Is Investing in the Stock Market Risky?
The stock market, a market that allows investors to buy shares of a business, has a bad reputation as being risky. This has some truth, but it is not the entire picture.
Probably the riskiest type of stocks an investor can purchase. Penny stocks are stocks that are valued at less than $1. Any stock less than one dollar is going to be a speculative investment.
A lot of people will buy penny stocks to engage in day trading. Buying and selling a stock or other security within the same trading day, making it the most active type of way to invest in stocks. Day traders profit off of small movements in price and need to maintain an account balance of $25,000 to be legally considered a pattern day trader.
Day traders will mainly use what is known as “technical analysis” to analyze a stock and predict if it is going to go up or down. Trading a stock within the same day is as risky as the trader makes it. Some profit big and are able to trade full time, others lose nearly all of the money they initially invested.
Buying Stocks Long-Term
The most common way people profit off the stock market is investing in reputable stocks that pay a quarterly increasing dividend. Dividends and capital gains are the two ways that people holding assets will continue to grow their account balance.
Many people do not know what to invest in for the long-term, but a good start is to use a low-cost S&P 500 index fund, like the one that Stash or Vanguard provide. This will instantly diversify your portfolio into 500 different reputable companies. You’ll earn on average about 7-10% a year, making it one of the least risky ways to invest in stocks. The dividends could possibly become another income stream for you!
Stash allows you to buy fractional shares, making it an easy way to start if you do not have access to a lot of money.

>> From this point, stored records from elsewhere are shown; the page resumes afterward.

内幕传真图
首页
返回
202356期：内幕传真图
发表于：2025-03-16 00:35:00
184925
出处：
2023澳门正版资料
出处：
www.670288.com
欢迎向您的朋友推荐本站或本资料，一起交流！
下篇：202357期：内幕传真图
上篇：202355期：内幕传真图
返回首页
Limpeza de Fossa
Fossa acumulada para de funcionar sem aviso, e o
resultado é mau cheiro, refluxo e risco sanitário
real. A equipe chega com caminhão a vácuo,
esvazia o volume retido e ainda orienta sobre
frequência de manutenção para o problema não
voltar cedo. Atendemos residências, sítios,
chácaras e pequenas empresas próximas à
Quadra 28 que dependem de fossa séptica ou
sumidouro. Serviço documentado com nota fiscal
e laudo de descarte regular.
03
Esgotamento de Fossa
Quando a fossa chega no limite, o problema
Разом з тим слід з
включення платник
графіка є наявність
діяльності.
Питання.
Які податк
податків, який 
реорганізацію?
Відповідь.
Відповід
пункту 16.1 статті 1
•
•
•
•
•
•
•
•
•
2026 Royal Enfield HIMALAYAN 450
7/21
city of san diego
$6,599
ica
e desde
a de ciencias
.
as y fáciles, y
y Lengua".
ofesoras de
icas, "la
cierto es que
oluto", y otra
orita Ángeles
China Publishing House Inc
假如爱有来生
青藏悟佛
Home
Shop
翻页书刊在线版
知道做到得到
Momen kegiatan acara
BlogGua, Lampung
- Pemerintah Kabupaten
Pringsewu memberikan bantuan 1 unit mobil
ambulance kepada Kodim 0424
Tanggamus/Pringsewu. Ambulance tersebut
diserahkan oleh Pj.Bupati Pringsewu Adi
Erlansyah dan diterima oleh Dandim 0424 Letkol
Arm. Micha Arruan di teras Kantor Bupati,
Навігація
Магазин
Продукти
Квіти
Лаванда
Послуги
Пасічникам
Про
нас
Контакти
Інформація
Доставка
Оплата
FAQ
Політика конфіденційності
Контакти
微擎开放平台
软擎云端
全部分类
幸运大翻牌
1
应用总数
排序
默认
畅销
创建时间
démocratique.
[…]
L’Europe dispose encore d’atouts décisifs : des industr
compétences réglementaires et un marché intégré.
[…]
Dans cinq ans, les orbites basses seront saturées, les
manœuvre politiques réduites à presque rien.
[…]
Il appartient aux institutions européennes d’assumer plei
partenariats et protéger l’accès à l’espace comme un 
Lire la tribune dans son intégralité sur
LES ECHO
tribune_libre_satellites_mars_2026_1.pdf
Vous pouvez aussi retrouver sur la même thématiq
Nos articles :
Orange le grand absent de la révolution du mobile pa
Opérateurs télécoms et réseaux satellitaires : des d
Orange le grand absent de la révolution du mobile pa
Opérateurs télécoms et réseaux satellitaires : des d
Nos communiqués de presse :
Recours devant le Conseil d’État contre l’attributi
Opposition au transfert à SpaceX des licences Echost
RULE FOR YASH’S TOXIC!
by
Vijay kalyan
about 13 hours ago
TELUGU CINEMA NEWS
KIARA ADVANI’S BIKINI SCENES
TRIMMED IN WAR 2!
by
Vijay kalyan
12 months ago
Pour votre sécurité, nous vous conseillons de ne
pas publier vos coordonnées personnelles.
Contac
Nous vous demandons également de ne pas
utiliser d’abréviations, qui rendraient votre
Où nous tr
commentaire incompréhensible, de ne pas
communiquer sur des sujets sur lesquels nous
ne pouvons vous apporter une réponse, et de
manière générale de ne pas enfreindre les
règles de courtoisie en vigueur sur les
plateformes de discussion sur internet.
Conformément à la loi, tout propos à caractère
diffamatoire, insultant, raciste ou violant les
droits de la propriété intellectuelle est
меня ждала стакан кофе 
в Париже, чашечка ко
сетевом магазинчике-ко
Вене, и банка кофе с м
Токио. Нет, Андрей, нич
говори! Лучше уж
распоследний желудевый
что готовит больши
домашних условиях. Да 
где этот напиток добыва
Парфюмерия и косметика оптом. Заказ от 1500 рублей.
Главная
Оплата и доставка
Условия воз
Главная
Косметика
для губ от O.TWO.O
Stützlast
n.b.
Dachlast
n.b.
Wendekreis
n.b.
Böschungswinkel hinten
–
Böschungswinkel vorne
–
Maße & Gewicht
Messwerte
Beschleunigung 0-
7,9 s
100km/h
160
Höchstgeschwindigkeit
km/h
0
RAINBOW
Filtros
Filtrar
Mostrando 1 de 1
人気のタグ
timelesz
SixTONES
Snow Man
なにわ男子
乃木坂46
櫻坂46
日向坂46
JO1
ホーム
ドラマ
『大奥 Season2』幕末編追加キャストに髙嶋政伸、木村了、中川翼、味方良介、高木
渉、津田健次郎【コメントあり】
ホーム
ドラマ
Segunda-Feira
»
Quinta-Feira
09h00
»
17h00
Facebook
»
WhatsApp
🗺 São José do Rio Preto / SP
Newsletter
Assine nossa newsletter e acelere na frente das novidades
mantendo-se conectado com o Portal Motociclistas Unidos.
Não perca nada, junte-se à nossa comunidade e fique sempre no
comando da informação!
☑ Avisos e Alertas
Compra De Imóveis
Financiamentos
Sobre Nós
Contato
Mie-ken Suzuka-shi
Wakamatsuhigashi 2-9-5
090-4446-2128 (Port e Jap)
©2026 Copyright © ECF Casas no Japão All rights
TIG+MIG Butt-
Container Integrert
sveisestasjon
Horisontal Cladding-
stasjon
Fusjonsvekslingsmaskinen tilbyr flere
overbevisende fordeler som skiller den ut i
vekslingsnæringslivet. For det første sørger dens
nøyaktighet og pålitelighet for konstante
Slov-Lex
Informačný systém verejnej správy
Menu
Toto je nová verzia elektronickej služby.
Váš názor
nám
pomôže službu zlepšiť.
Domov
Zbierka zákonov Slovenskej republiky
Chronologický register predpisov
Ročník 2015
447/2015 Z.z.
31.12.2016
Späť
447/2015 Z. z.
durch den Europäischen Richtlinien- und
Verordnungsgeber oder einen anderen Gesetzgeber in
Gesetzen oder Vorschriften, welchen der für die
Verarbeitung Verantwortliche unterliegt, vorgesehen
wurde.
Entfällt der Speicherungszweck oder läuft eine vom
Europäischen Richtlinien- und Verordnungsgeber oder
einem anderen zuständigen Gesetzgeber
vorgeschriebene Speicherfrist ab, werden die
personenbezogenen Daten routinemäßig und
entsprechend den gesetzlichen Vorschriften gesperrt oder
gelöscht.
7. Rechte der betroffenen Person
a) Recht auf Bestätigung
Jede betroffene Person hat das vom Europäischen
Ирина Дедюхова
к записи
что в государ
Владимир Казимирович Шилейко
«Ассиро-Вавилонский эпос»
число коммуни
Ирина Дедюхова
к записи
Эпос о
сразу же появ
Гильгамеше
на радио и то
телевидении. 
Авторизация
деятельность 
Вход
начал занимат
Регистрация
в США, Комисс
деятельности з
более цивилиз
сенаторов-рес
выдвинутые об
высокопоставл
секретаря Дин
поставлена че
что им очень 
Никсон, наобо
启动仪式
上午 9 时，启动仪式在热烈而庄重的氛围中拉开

Is Not Being in the Market More Risky?
A lot of people do not realize not investing in the stock market is riskier than investing in it.
Here is a chart of the US dollar’s purchasing power over time:
If you are not consistently trying to make more money with the money you already have, you’ll money over time. Savings accounts are popular ways to get interested in the money you already have, but the interest rates are insulting. Therefore, you will receive at best 2%, most likely less than 1% per year. Do you really want $1-$2 for every $100 invested?
The stock market is clearly a better option for a long-term investment portfolio. This is not to say to invest all of your money into the stock market. Some of your money should be consistently growing and compounding especially if you are younger.
Now ask yourself, what do you think is riskier? Investing in stocks or letting your money depreciate over time?